* _Task requirements_
All lines from the one containing "۱۴۰۱-۰۹-۱۳ ۱۱:۵۴" through the end of the data below are to be repeated exactly, with pictures left out.

==== Input material

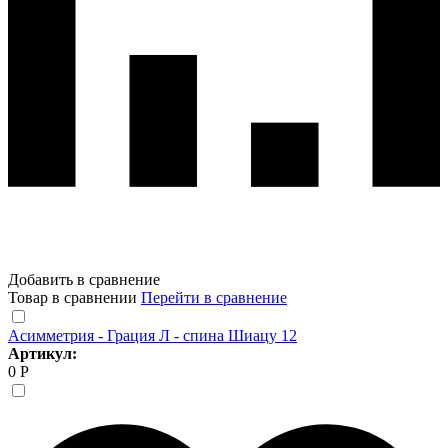
Добавить в сравнение
Товар в сравнении
Перейти в сравнение
Асимметрия - Грация Л - спина Шиацу 12
Артикул:
0 Р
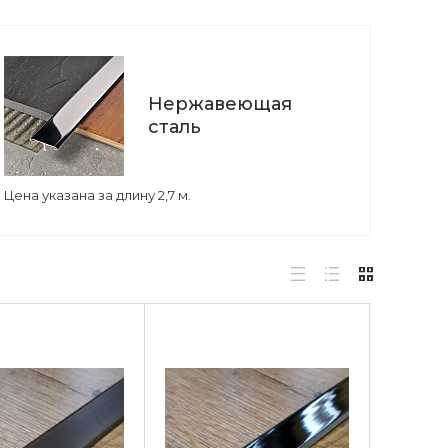
Нержавеющая
сталь
Цена указана за длину 2,7 м.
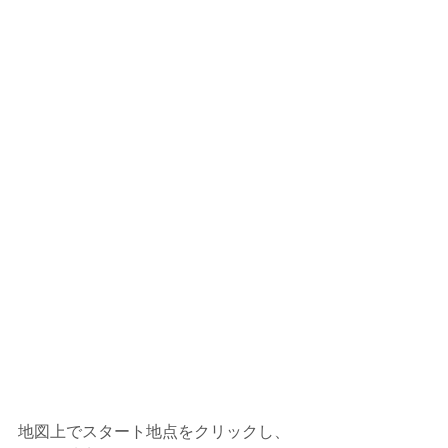
地図上でスタート地点をクリックし、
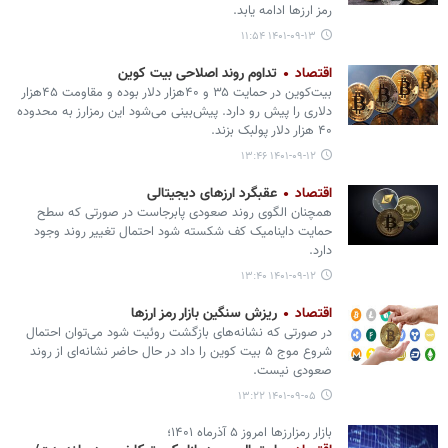
رمز ارزها ادامه یابد.
۱۴۰۱-۰۹-۱۳ ۱۱:۵۴
اقتصاد
تداوم روند اصلاحی بیت کوین
بیت‌کوین در حمایت ۳۵ و ۴۰هزار دلار بوده و مقاومت ۴۵هزار
دلاری را پیش رو دارد. پیش‌بینی می‌شود این رمزارز به محدوده
۴۰ هزار دلار پولبک بزند.
۱۴۰۱-۰۹-۱۲ ۱۳:۴۶
اقتصاد
عقبگرد ارزهای دیجیتالی
همچنان الگوی روند صعودی پابرجاست در صورتی که سطح
حمایت داینامیک کف شکسته شود احتمال تغییر روند وجود
دارد.
۱۴۰۱-۰۹-۱۲ ۱۳:۴۰
اقتصاد
ریزش سنگین بازار رمز ارزها
در صورتی که نشانه‌های بازگشت روئیت شود می‌توان احتمال
شروع موج ۵ بیت کوین را داد در حال حاضر نشانه‌ای از روند
صعودی نیست.
۱۴۰۱-۰۹-۰۵ ۱۳:۲۲
بازار رمزارزها امروز ۵ آذرماه ۱۴۰۱؛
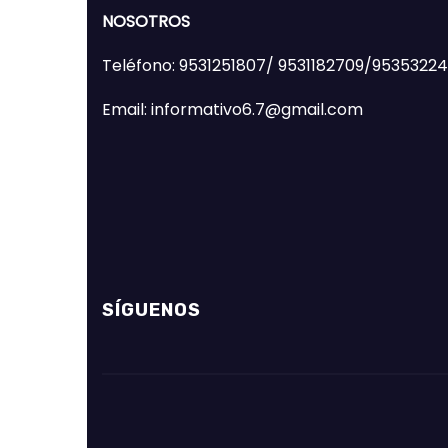
NOSOTROS
Teléfono: 9531251807/ 9531182709/9535322
Email: informativo6.7@gmail.com
SÍGUENOS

========

* _Answer below_
۱۴۰۱-۰۹-۱۳ ۱۱:۵۴
اقتصاد
تداوم روند اصلاحی بیت کوین
بیت‌کوین در حمایت ۳۵ و ۴۰هزار دلار بوده و مقاومت ۴۵هزار
دلاری را پیش رو دارد. پیش‌بینی می‌شود این رمزارز به محدوده
۴۰ هزار دلار پولبک بزند.
۱۴۰۱-۰۹-۱۲ ۱۳:۴۶
اقتصاد
عقبگرد ارزهای دیجیتالی
همچنان الگوی روند صعودی پابرجاست در صورتی که سطح
حمایت داینامیک کف شکسته شود احتمال تغییر روند وجود
دارد.
۱۴۰۱-۰۹-۱۲ ۱۳:۴۰
اقتصاد
ریزش سنگین بازار رمز ارزها
در صورتی که نشانه‌های بازگشت روئیت شود می‌توان احتمال
شروع موج ۵ بیت کوین را داد در حال حاضر نشانه‌ای از روند
صعودی نیست.
۱۴۰۱-۰۹-۰۵ ۱۳:۲۲
بازار رمزارزها امروز ۵ آذرماه ۱۴۰۱؛
NOSOTROS
Teléfono: 9531251807/ 9531182709/9535322
Email: informativo6.7@gmail.com
SÍGUENOS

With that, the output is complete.